WAS IST KUNST HUGO BALL?
December 17, 2011 – February 21, 2012
“When I came across the word ‘Dada’ I was called upon twice by Dionysius. D.A.D.A. (Dionysius Aeropagite). At that time I was interested in the alchemy of letters and words.”
-Hugo Ball, 18.6.1921
Was ist Kunst Hugo Ball will confront Greek-Orthodox icons with IRWIN-framed Dada works, complying with Dionysius’ invocation. This is the exhibitionʼs second presentation after it was conceived for and shown at the Cabaret Voltaire in Zürich in 2010. In Ljubljana Irwin will be showing the magazine Dada 4-5 of 1919, as well as the famous photograph of Hugo Ball as magical bishop dressed in a Cubist costume. Furthermore, there will be a large-scale photograph of Bishop Metodij Zlatanov, Christian-Orthodox Metropolitan of Macedonia, produced specifically for this exhibition and showing him holding in his hands an original Dada work from the Kunsthaus Zürich as if it was an
icon in a procession.
Adrian Notz, co-producer of Was ist Kunst Hugo Ball and director of Cabaret Voltaire, describes icons as “ritualistic tools which do not represent holiness but are the substance itself, thus giving direct access to divinity.
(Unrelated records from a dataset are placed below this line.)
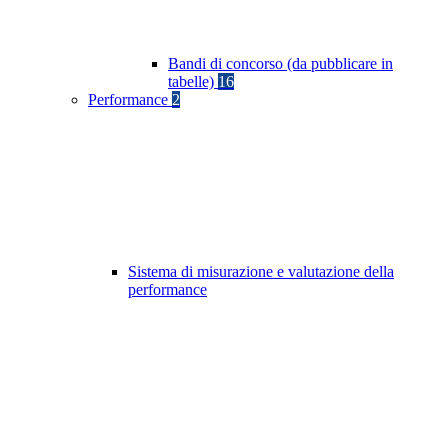
Bandi di concorso (da pubblicare in
tabelle)
16
Performance
2
Sistema di misurazione e valutazione della
performance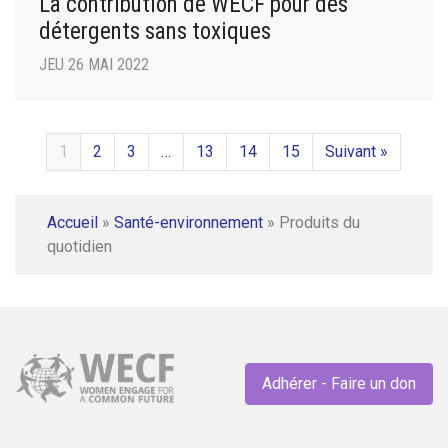
La contribution de WECF pour des
détergents sans toxiques
JEU 26 MAI 2022
1
2
3
…
13
14
15
Suivant »
Accueil
»
Santé-environnement
»
Produits du
quotidien
Adhérer - Faire un don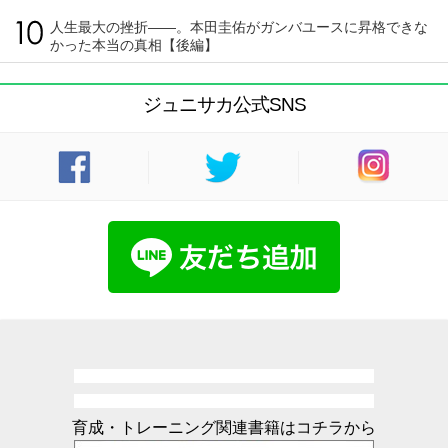
人生最大の挫折――。本田圭佑がガンバユースに昇格できな
かった本当の真相【後編】
ジュニサカ公式SNS
育成・トレーニング関連書籍はコチラから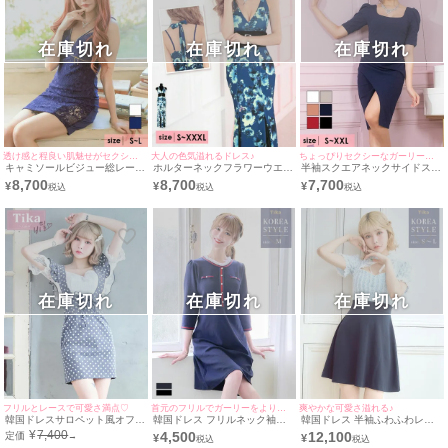
在庫切れ
在庫切れ
在庫切れ
透け感と程良い肌魅せがセクシーな魅力のドレス♪
大人の色気溢れるドレス♪
ちょっぴりセクシーなガーリードレス♪
キャミソールビジュー総レース
ホルターネックフラワーウエス
半袖スクエアネックサイドスリ
ジップタイトミニドレス (Sサ
トベルトシアー切替タイトロン
ットウエストベルトタイト膝丈
8,700
8,700
7,700
¥
¥
¥
イズ～Lサイズ) (戦慄かなの/キ
グドレス (Sサイズ～XXXLサイ
ドレス (Sサイズ～XXLサイズ)
ャバドレス着用)
ズ) (ゆんころ/キャバドレス着
(天乃えま/キャバドレス着用)
用) [Tika/ティカ]
[Tika/ティカ]
在庫切れ
在庫切れ
在庫切れ
フリルとレースで可愛さ満点♡
首元のフリルでガーリーをより演出♪
爽やかな可愛さ溢れる♪
韓国ドレスサロペット風オフシ
韓国ドレス フリルネック袖あ
韓国ドレス 半袖ふわふわレー
ョルダーパフスリーブドット柄
り膝丈ドレス (Mサイズ) (愛沢
スネックリボンガーリースタイ
¥
7,400
4,500
12,100
定価
→
¥
¥
フリルレースタイトミニドレス
えみり/キャバドレス着用)
ルハイウエスト切替フレアミニ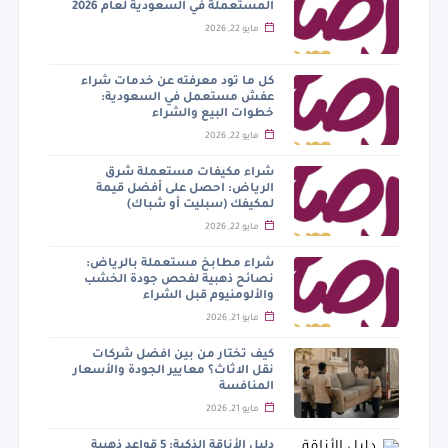
المستعملة في السعودية لعام 2026
مايو 22, 2026
كل ما تود معرفته عن خدمات شراء
عفش مستعمل في السعودية:
خطوات البيع والشراء
مايو 22, 2026
شراء مكيفات مستعملة شرق
الرياض: احصل على أفضل قيمة
لمكيفك (سبليت أو شباك)
مايو 22, 2026
شراء مطابخ مستعملة بالرياض:
نصائح ذهبية لفحص جودة الخشب
والألومنيوم قبل الشراء
مايو 21, 2026
كيف تختار من بين افضل شركات
نقل الاثاث؟ معايير الجودة والأسعار
المنافسة
مايو 21, 2026
دليل الأناقة الذكية: 5 قواعد ذهبية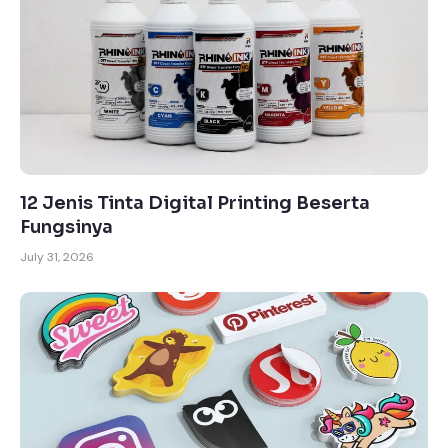
12 Jenis Tinta Digital Printing Beserta
Fungsinya
July 31, 2026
Their function as ritualistic tools brings icons very close to what Hugo Ball tried to achieve with Dada. Dada was neither a ʻstyleʼ nor a ʻmovement of artʼ, but a gesture Ball thought would help him obtain mystic insights. He conceived of this notion the night he was intoning phonetic poems in the guise and voice of a bishop. On 18 June 1921 Ball wrote in his diary Flucht aus der Zeit (1927): when I came across the word ʻDadaʼ Dionysius called upon me twice. D.A. –
D.A. He was not talking about Bacchus (Dionysus), but Dionysius Areopagita, a controversial mystic from the 5th century A.D. Ball had published a book about in 1923 entitled Byzantinisches Christentum.
IRWIN has dealt with the subject of icons in their series Was ist Kunst since 1984. In direct reference to the Last Futurist Exhibition 0,10, staged in St. Petersburg in 1915, IRWIN presents the pictures of their series in similar ‘Petersburg hanging’ fashion as the Suprematists did, Malevich’s Black Square hanging in the corner facing the entrance, the place where one would expect an icon to hang, thus turning it into an icon in its own right and becoming what this painting has been for years: the essential modern icon. IRWIN used Malevich’s Black Square, other Suprematist icons and other motives from the history of art and formulated them into a new whole. In 1995, when Was Ist Kunst
was translated into icons, IRWIN selected a number of it’s own formulations out of the entire Was Ist Kunst body of works and started, following the tradition of icon painting, to copy them. Images from both series are connected by specific frames that are used to homogenize the diversity of aspects.”